**DESCRIPTION OF THE TASK:**
Print all the data that follows exactly, images excluded.

**DATASET RECORDS:**
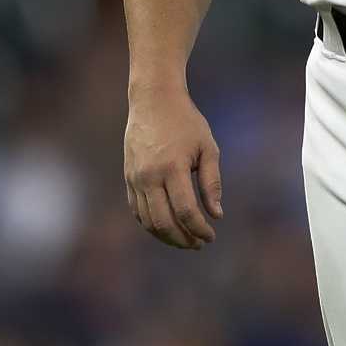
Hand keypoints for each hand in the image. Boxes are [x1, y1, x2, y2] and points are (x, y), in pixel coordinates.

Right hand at [124, 85, 223, 248]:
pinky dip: (150, 224)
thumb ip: (212, 183)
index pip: (185, 211)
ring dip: (166, 236)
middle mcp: (149, 176)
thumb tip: (217, 214)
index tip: (211, 235)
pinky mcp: (128, 177)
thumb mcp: (208, 148)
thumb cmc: (186, 123)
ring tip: (186, 240)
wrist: (153, 101)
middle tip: (199, 244)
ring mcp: (135, 178)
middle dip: (183, 239)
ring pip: (147, 220)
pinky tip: (167, 228)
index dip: (199, 228)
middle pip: (163, 221)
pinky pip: (136, 210)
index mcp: (172, 168)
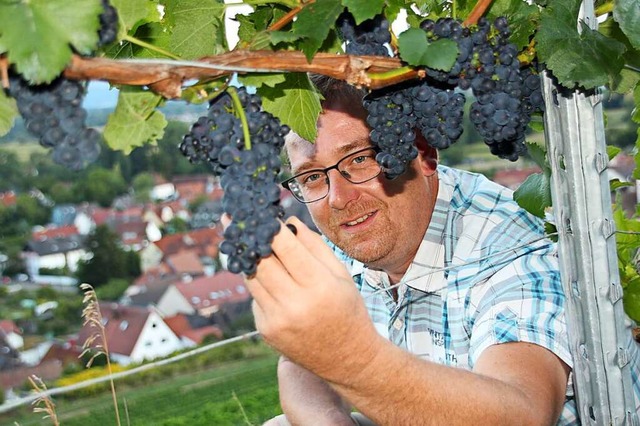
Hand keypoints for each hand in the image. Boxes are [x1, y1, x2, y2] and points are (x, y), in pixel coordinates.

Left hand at [245, 217, 382, 382]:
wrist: (347, 358)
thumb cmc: (347, 309)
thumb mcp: (341, 274)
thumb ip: (314, 246)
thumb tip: (288, 223)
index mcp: (319, 286)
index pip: (285, 246)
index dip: (268, 225)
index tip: (257, 211)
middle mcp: (294, 304)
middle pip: (260, 260)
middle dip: (246, 236)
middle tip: (233, 218)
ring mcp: (277, 320)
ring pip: (251, 277)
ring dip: (247, 257)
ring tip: (242, 239)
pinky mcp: (266, 330)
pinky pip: (255, 296)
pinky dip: (259, 283)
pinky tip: (267, 277)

**TASK RESPONSE:**
Hand keypoints for each hand in the image. Boxes are [x1, y1, x2, y2] and points are (x, y), in pixel coordinates.

Right hand at [124, 85, 223, 248]:
pinky dip: (150, 224)
thumb ip: (212, 183)
index pip: (185, 211)
ring dip: (166, 236)
middle mcp: (149, 176)
thumb tip: (217, 214)
index tip: (211, 235)
pinky mcp: (128, 177)
thumb mcp: (208, 148)
thumb cmc: (186, 123)
ring tip: (186, 240)
wrist: (153, 101)
middle tip: (199, 244)
ring mcp: (135, 178)
middle dip: (183, 239)
ring pip: (147, 220)
pinky tip: (167, 228)
index dip: (199, 228)
middle pip: (163, 221)
pinky pip: (136, 210)
index mcp: (172, 168)
Hand keypoints for each hand in the image. Boxes are [x1, y1, x2, y2] and points are (x, y), in pixel coordinates.

Left hand at [245, 217, 382, 382]:
wrist: (347, 358)
thumb cmc: (347, 309)
thumb mcp: (341, 274)
thumb ip: (314, 246)
thumb tip: (288, 223)
index mcp: (319, 286)
index pip: (285, 246)
index dip: (268, 225)
index tip: (257, 211)
middle mcp: (294, 304)
middle pip: (260, 260)
middle dip: (246, 236)
middle tip: (233, 218)
ring mcp: (277, 320)
ring pip: (251, 277)
ring dip: (247, 257)
ring tip: (242, 239)
pinky mcp: (266, 330)
pinky pip: (255, 296)
pinky dip: (259, 283)
pinky tip: (267, 277)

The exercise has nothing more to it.